## Problem to solve
The required output is a copy of each line in the material below that includes "down".

## Source material
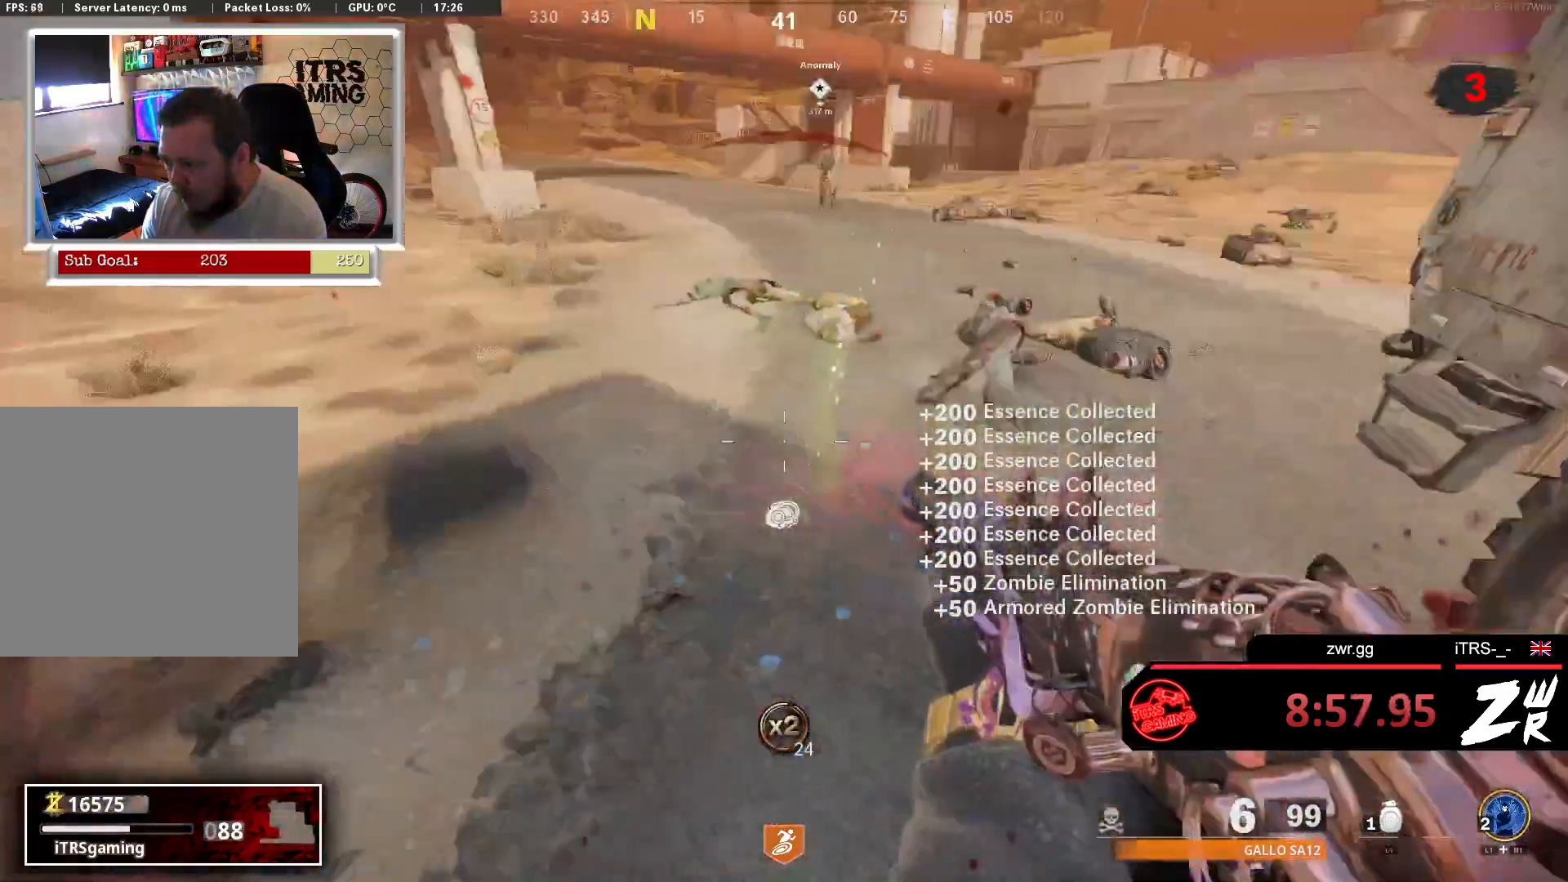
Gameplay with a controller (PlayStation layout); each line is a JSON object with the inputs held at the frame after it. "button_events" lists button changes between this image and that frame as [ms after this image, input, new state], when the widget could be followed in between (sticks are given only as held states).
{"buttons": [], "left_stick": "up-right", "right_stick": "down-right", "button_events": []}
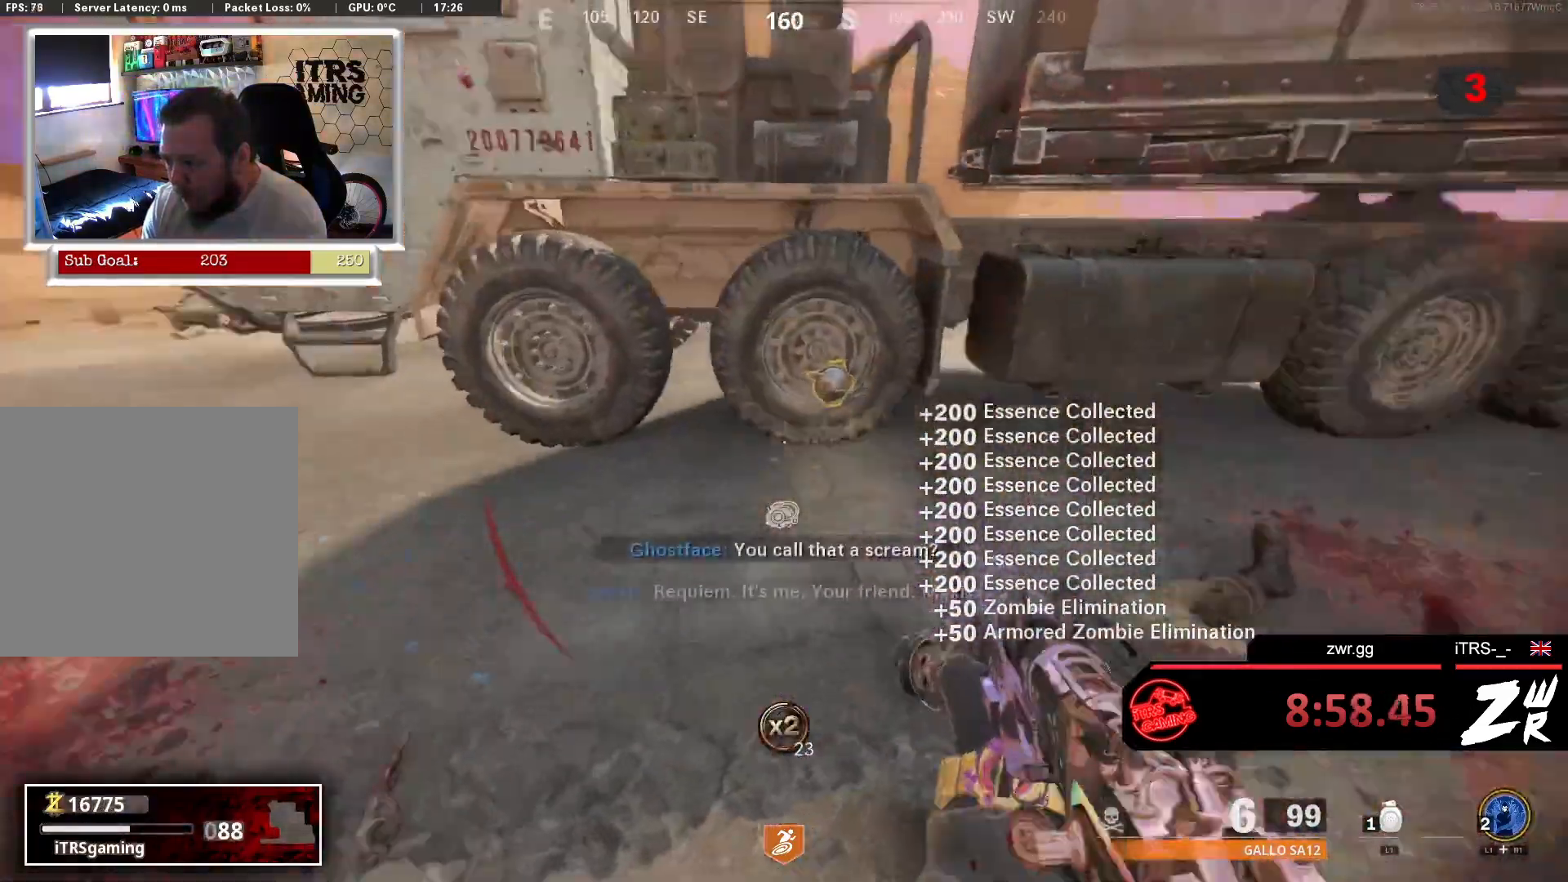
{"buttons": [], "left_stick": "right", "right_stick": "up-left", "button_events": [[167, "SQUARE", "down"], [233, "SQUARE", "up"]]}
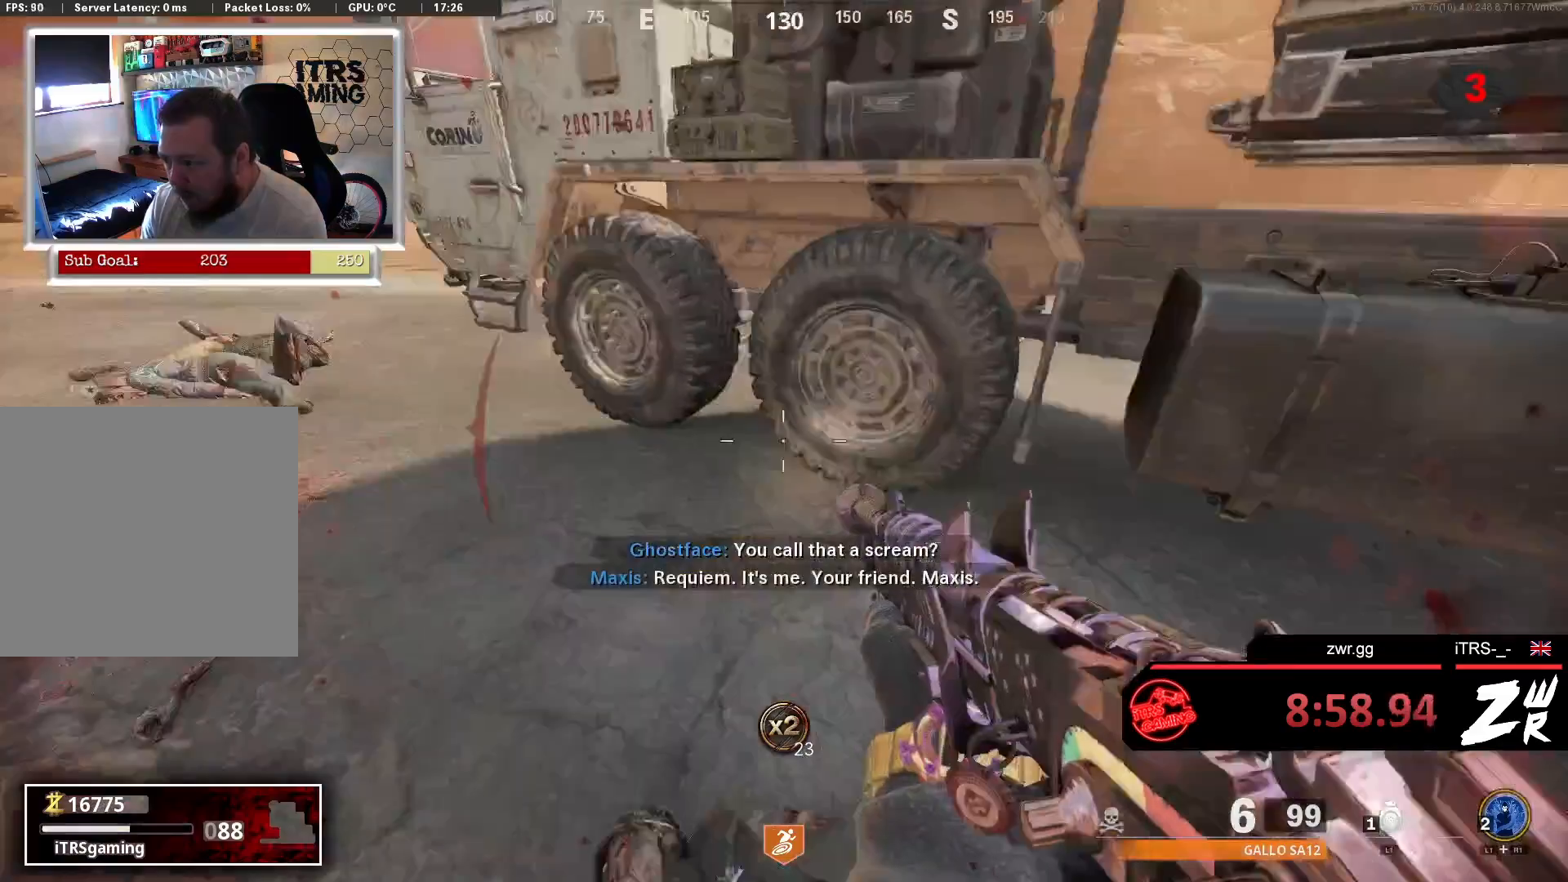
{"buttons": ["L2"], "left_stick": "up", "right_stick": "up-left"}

## Response to the exercise
{"buttons": [], "left_stick": "up-right", "right_stick": "down-right", "button_events": []}
{"buttons": [], "left_stick": "right", "right_stick": "up-left", "button_events": [[167, "SQUARE", "down"], [233, "SQUARE", "up"]]}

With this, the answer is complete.